TASK INSTRUCTIONS:
[1] Please summarize the recommendation notes in two sentences.
[2] Answer these questions from the recommendation notes:
(a) What is the maximum bin at top-100?
(b) For which users are the Top-20 recommendations to be evaluated visually?
(c) Which function should create_cleveland_plot() ideally use?
[3] Repeat the part of the recommendation notes starting at "4.6 Top-20 Empfehlungen" and ending at "die Funktion get_topn_recos()".

The minimium cosine similarity of different Top-N lists showed very similar right skewed distibution, with the mode at around 0.0002 frequency between 60 and 80. One difference is, as the N value increases, the maximum bin is smaller, for example, the maximum at top-10 is around 0.0037, while the maximum at top-100 is about 0.0028.

4.6 Top-20 Empfehlungen für Nutzer “5”, “25”, “50” und “150” visuell evaluieren. Funktion create_cleveland_plot() zum visuellen Vergleich von Top N Empfehlungen und Nutzerprofil pro User implementieren, indem Empfehlungen und Nutzerprofil im 19 dimensionalen Genre Raum verglichen werden. Die Funktion create_cleveland_plot() verwendet idealerweise die Funktion get_topn_recos()

Dataset records
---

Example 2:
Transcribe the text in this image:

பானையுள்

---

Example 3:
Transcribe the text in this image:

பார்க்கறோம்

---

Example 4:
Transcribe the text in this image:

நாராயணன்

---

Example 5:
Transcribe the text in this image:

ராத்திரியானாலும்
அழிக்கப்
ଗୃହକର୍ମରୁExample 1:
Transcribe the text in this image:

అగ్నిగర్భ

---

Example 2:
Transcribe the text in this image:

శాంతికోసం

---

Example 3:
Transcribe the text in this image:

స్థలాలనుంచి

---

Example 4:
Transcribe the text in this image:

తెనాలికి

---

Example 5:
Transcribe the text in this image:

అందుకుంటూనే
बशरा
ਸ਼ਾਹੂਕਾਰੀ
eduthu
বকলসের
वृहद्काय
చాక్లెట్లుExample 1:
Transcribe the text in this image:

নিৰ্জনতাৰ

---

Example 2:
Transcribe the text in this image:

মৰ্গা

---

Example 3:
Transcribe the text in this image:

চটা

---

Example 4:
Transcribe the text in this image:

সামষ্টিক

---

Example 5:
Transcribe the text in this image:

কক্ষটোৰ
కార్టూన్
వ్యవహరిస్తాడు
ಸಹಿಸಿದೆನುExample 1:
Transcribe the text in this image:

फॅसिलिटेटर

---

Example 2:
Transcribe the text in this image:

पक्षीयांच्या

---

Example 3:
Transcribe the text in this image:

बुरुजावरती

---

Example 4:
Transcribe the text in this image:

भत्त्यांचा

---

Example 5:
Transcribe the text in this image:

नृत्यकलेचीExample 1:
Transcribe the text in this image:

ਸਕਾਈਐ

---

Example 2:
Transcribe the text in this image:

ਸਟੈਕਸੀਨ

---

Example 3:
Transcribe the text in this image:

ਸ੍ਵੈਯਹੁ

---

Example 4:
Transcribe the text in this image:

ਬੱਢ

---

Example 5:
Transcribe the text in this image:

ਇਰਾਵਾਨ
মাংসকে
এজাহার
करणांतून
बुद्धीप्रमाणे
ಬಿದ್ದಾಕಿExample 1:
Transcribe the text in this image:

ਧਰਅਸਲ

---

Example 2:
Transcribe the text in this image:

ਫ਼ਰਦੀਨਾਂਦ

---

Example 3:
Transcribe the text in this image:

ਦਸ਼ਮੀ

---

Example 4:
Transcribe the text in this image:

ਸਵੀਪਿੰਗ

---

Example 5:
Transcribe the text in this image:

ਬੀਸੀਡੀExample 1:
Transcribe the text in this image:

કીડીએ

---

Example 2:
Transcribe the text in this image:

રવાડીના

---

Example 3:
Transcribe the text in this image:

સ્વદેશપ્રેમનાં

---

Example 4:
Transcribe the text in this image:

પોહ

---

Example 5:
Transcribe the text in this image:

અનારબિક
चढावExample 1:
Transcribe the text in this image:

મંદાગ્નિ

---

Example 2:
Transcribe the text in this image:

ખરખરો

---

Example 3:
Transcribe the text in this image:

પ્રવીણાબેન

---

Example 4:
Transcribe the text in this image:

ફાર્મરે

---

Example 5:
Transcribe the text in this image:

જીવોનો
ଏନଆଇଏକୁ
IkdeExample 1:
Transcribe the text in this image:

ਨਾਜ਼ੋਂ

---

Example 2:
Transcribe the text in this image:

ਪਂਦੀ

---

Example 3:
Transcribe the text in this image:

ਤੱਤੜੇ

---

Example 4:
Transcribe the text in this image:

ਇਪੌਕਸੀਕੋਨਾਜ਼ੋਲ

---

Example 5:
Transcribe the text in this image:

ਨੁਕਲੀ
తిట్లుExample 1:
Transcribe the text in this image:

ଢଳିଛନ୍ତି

==

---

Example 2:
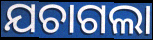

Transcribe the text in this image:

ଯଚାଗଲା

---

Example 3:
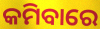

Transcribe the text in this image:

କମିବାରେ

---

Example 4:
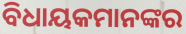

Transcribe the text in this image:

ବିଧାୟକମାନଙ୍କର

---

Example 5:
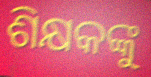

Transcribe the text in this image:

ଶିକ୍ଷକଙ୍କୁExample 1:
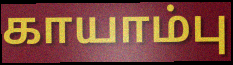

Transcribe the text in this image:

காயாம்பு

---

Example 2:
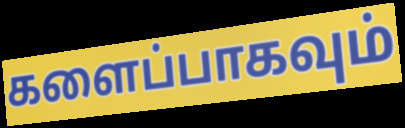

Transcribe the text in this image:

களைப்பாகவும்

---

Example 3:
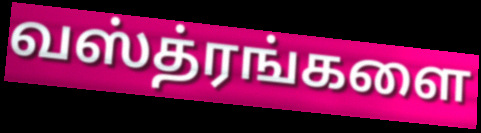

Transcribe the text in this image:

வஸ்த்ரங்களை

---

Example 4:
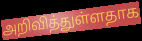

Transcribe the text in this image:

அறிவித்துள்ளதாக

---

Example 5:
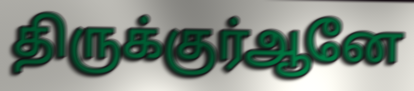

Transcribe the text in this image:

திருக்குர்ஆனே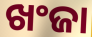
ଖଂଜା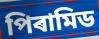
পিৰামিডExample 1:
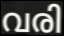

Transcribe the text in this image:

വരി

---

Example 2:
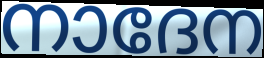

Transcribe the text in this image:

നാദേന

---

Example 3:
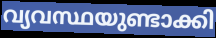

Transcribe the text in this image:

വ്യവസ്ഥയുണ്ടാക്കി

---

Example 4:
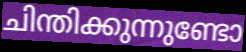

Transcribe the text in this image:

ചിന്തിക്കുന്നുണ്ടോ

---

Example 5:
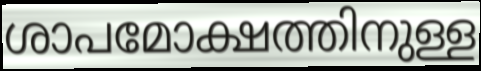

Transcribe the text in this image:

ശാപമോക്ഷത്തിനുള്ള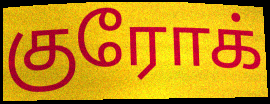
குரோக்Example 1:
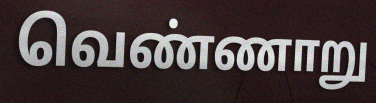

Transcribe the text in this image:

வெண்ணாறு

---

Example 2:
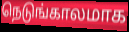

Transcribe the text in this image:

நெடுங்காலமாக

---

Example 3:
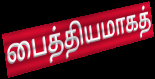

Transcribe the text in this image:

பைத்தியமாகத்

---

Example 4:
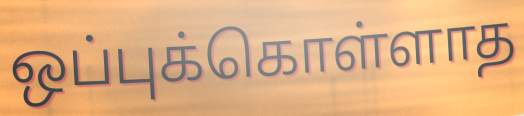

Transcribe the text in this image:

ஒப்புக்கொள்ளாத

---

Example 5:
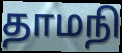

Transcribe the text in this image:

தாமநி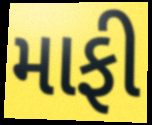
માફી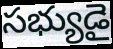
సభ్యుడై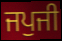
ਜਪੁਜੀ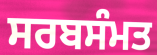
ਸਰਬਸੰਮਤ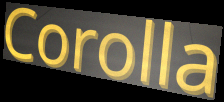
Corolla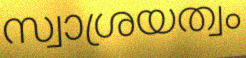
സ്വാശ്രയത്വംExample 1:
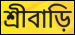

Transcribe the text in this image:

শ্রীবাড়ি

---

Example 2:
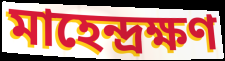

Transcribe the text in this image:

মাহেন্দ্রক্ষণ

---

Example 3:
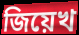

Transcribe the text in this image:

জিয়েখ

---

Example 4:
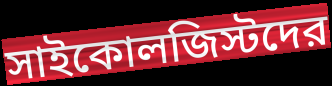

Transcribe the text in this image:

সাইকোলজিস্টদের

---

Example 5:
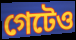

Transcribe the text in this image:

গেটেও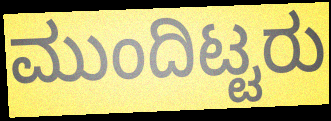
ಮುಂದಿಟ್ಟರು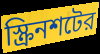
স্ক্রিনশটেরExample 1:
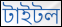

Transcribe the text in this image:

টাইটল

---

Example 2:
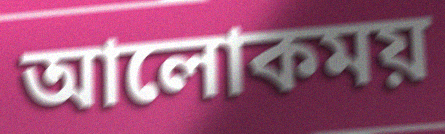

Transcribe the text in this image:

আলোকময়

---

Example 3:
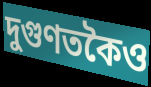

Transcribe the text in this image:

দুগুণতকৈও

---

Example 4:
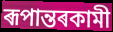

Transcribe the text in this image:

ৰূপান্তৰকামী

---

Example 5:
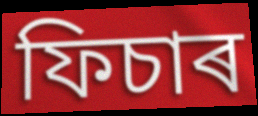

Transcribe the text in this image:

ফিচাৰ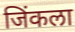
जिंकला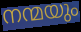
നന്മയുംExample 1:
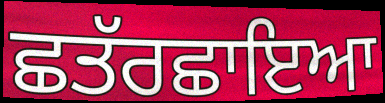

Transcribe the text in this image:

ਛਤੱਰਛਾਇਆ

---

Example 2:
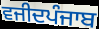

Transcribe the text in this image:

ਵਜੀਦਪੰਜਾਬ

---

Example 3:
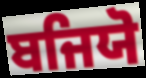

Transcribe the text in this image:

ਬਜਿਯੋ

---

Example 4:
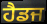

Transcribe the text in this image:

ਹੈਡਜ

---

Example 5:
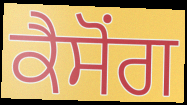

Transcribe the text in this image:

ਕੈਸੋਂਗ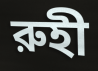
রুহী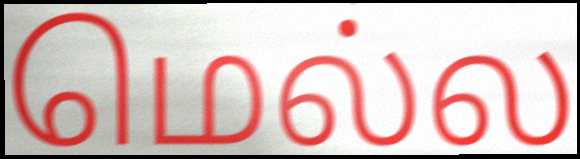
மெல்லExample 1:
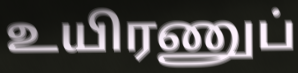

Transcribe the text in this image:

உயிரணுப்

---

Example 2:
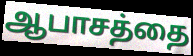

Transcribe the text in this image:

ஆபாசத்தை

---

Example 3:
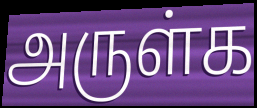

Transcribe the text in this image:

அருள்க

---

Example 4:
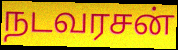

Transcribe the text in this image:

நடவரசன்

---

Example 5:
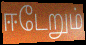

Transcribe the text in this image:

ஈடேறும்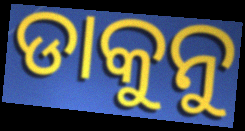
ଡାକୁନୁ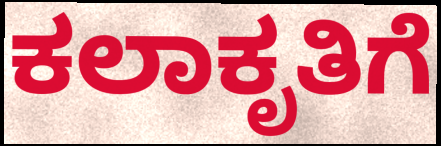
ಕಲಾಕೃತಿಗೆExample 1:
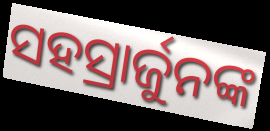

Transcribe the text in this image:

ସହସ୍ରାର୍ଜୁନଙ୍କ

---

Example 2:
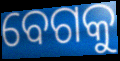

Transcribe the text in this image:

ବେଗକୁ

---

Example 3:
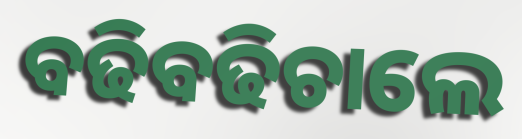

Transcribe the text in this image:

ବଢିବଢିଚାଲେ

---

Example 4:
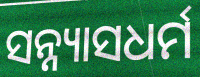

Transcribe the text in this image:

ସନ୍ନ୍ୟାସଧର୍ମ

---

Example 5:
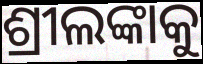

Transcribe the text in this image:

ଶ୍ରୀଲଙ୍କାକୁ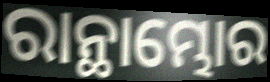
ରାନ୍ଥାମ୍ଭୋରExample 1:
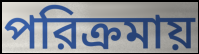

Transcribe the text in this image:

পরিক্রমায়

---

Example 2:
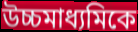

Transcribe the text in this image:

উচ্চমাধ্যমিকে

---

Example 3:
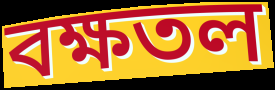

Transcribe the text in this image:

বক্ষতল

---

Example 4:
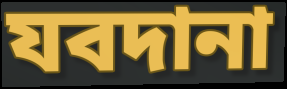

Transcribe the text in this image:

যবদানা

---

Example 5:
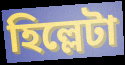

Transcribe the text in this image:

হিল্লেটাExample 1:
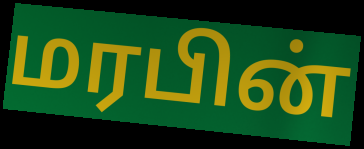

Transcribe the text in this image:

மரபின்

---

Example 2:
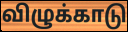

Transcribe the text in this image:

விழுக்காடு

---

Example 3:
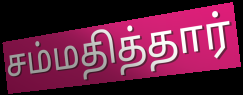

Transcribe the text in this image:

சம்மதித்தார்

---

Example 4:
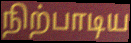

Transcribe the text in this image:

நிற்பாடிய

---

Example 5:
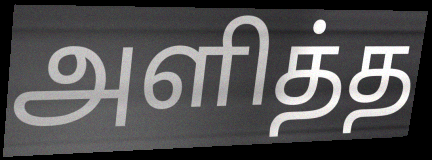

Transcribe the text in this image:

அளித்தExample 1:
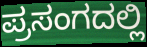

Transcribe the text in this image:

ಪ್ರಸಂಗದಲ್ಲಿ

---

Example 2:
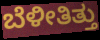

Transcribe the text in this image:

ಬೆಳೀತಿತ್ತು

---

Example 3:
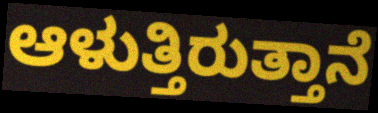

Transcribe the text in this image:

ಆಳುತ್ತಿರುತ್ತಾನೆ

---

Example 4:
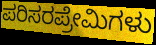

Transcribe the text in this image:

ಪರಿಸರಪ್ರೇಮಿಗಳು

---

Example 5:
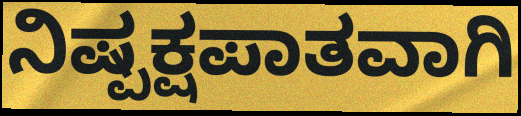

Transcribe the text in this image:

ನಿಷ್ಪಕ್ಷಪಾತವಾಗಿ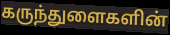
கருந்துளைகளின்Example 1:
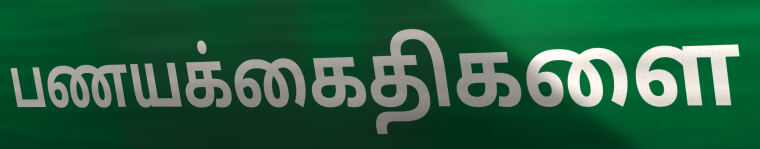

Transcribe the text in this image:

RESPONSE LIST:
[1] The minimum cosine similarity of different Top-N lists showed very similar right-skewed distributions, though the maximum bin gets smaller as N increases, from around 0.0037 at top-10 to about 0.0028 at top-100. The Top-20 recommendations for users "5", "25", "50" and "150" are to be evaluated visually with a function create_cleveland_plot(), which compares recommendations and user profile in a 19-dimensional genre space.

[2]
(a) About 0.0028.
(b) Users "5", "25", "50" and "150".
(c) get_topn_recos().

[3]
4.6 Top-20 Empfehlungen für Nutzer “5”, “25”, “50” und “150” visuell evaluieren. Funktion create_cleveland_plot() zum visuellen Vergleich von Top N Empfehlungen und Nutzerprofil pro User implementieren, indem Empfehlungen und Nutzerprofil im 19 dimensionalen Genre Raum verglichen werden. Die Funktion create_cleveland_plot() verwendet idealerweise die Funktion get_topn_recos()